6. Lerros

9 5 0
                                    

Brungrå menekankan bahwa aku tak boleh keluar dari rumah batu satu inci pun. Lagi pula, aku tidak cukup nyali untuk keluar setelah tahu Makhluk Genderang senantiasa menantiku. Namun, aku tidak tahan lagi. Setengah hati kubuka pintu, menimbulkan decit gesekan. Kutoleh kanan-kiri, memastikan ketidakadaan Brungrå maupun Makhluk Genderang. Kakiku melangkah di atas tanah berlumpur kehitaman. Lupa memakai sepatu. Lumpur menebal dan ketika aku sampai di belakang rumah batu, aku sudah dibalut sepatu oleh lumpur itu.

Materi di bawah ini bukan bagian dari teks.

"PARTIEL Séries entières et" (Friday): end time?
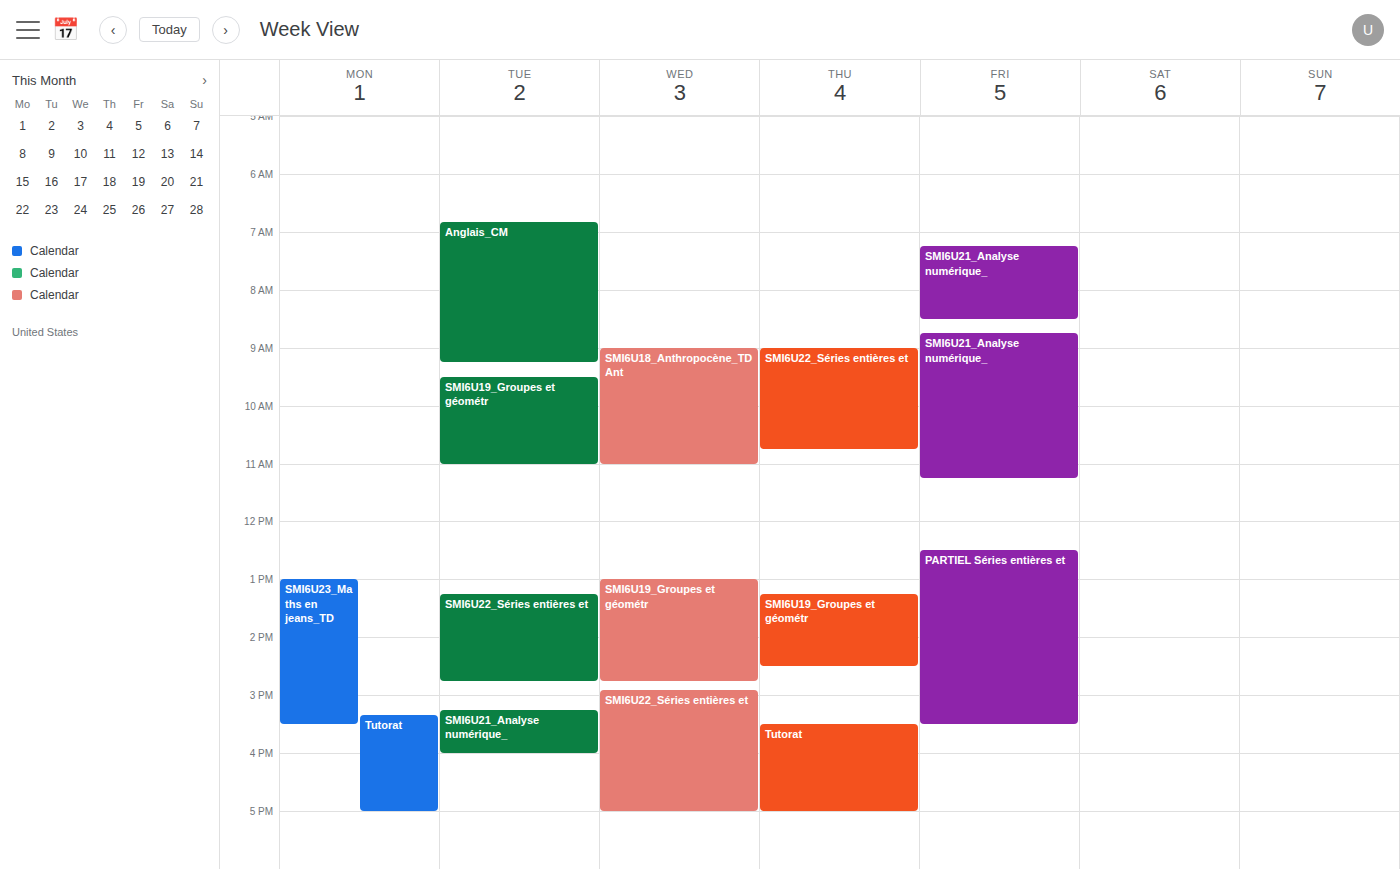
3:30 PM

Belakang rumah terdapat lebih banyak semak serta tanah liat lembap yang kugali dengan tergesa-gesa seperti kucing, kemudian menuntaskan penyebab gemuruh di perutku. Kuselesaikan urusan mendesak itu dengan dedaunan basah dan timbunan tanah ke lubang.

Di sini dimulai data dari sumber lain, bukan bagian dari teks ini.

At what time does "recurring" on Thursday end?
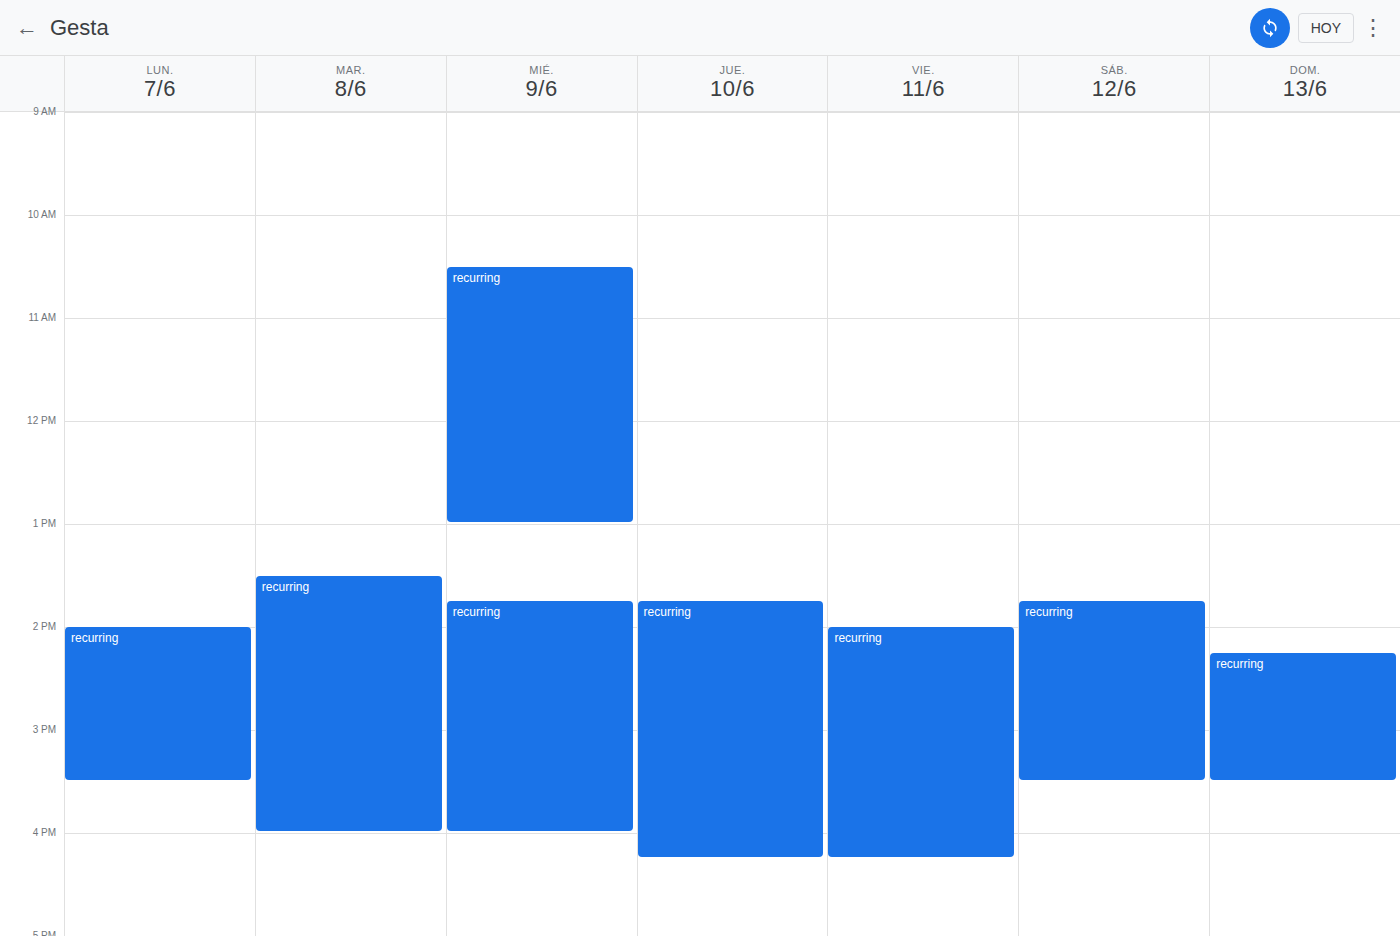
4:15 PM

Aku berdiri, bernapas lega sebelum melihat siluet perempuan di balik kabut. Matanya hitam tetapi menyala, di balik punggungnya terdapat sayap panjang. Bau tak sedap tercium—aku yakin itu bukan berasal dari lubang yang baru kutimbun.

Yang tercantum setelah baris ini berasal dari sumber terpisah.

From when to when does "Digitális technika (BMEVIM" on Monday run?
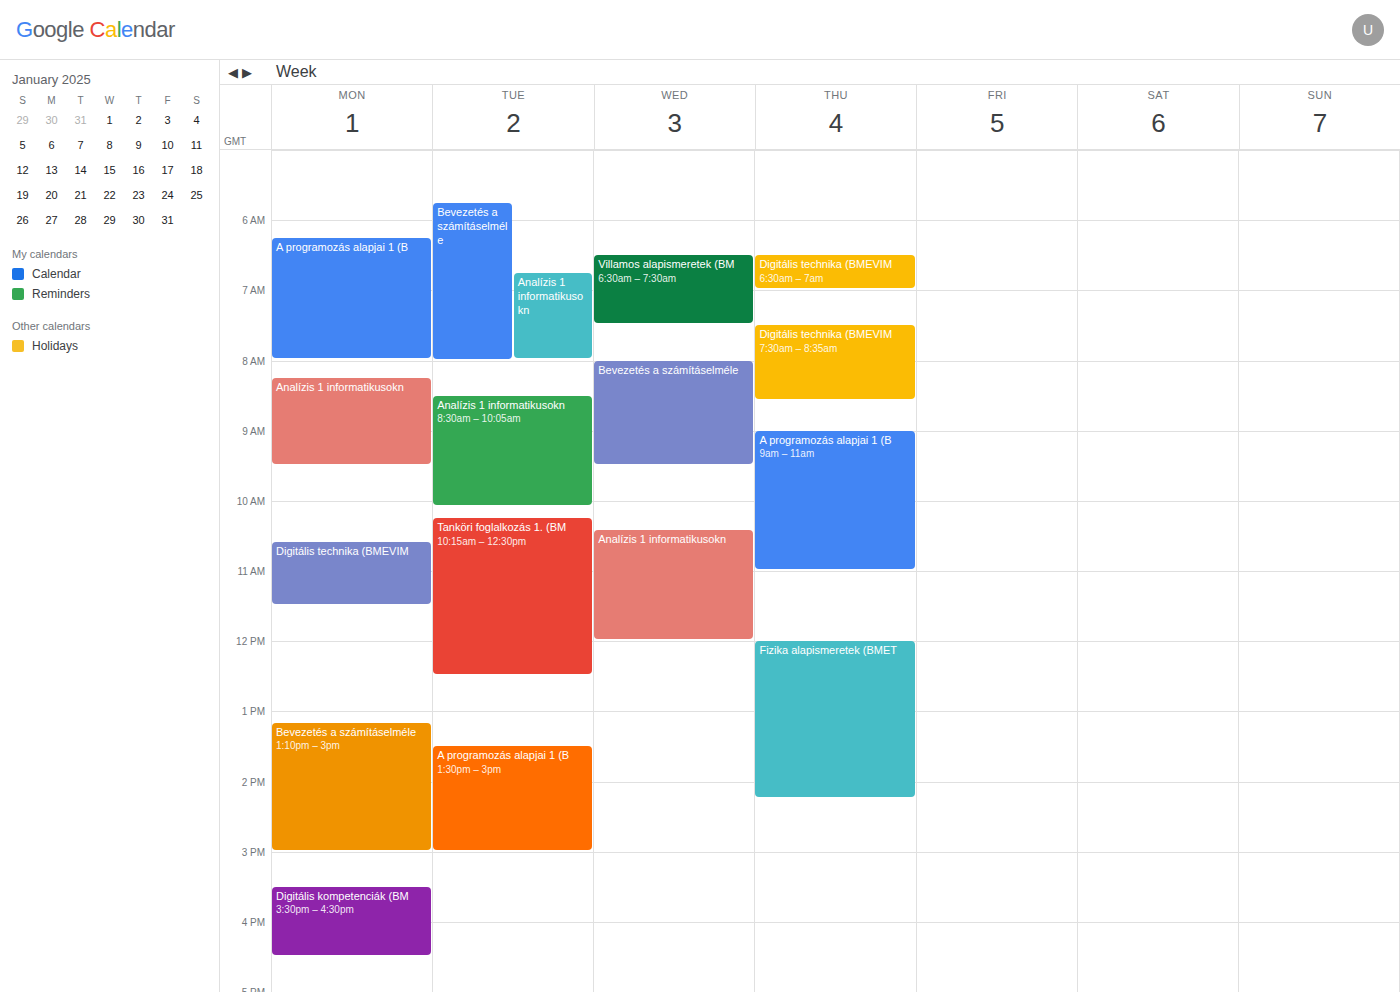
10:35 AM to 11:30 AM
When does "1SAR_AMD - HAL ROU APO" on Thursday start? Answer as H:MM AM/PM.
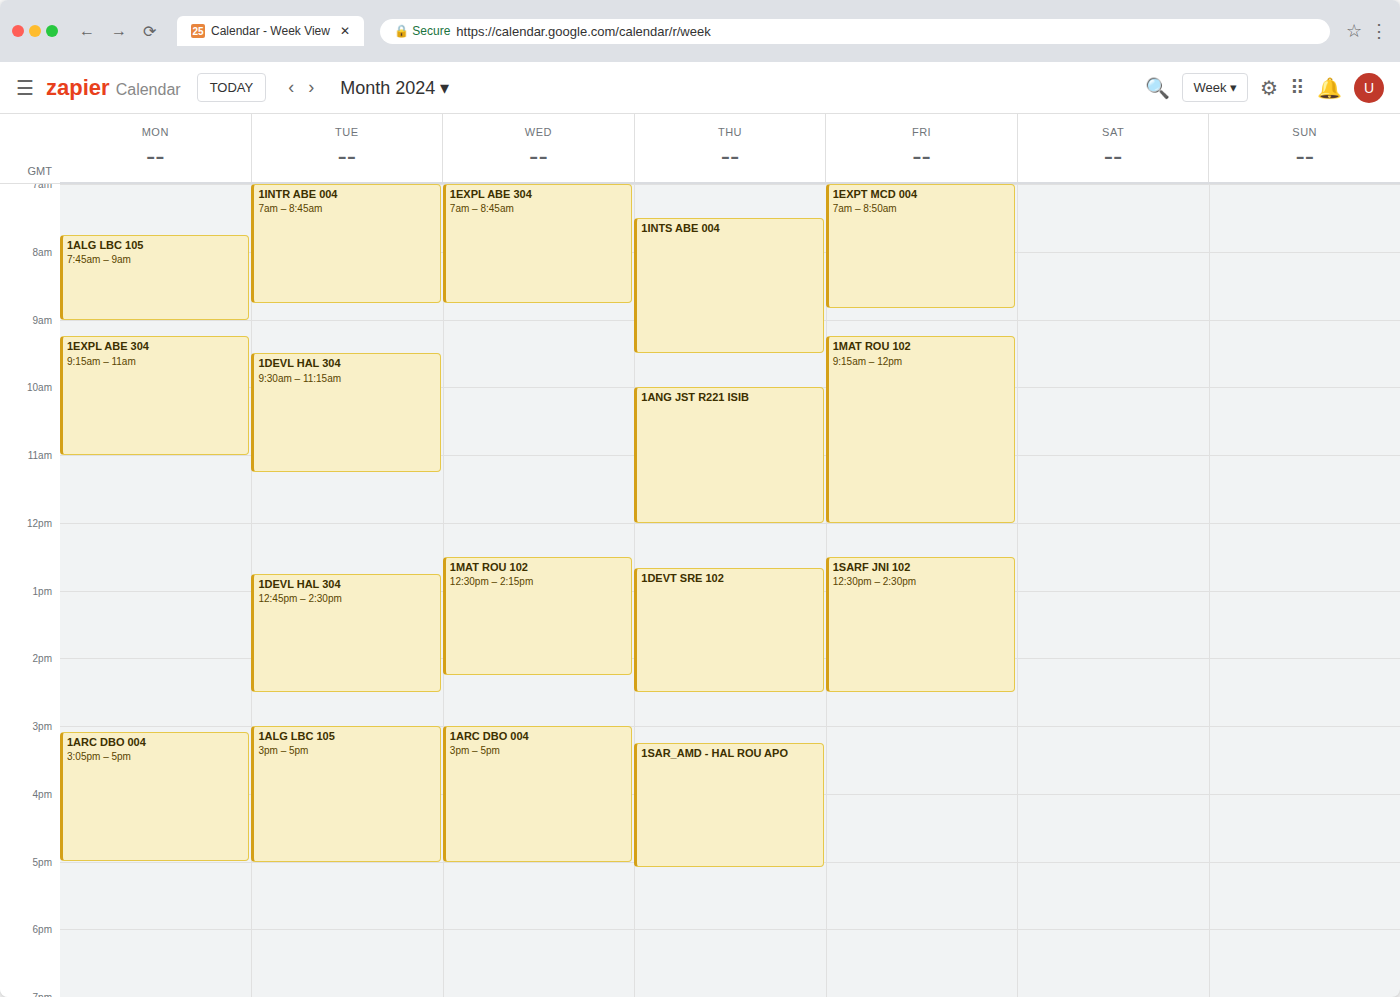
3:15 PM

Napasku tersendat, kakiku alot dibuat melangkah. Aku berbalik, langsung tersungkur di atas genangan air. Mulutku megap-megap dan tak dapat bersuara. Kutolehkah kepala, menjumpai siluet itu sudah berada di atas badanku kemudian membawaku terbang bersamanya. Saat itu pula, aku baru berhasil meneriakkan nama Brungrå.

🌲

Aku ingin pingsan, tetapi kesadaranku masih normal. Kumuntahkan segala isi perutku ke pepohonan hijau di bawah, tak peduli jika ada makhluk hidup yang tertimpa.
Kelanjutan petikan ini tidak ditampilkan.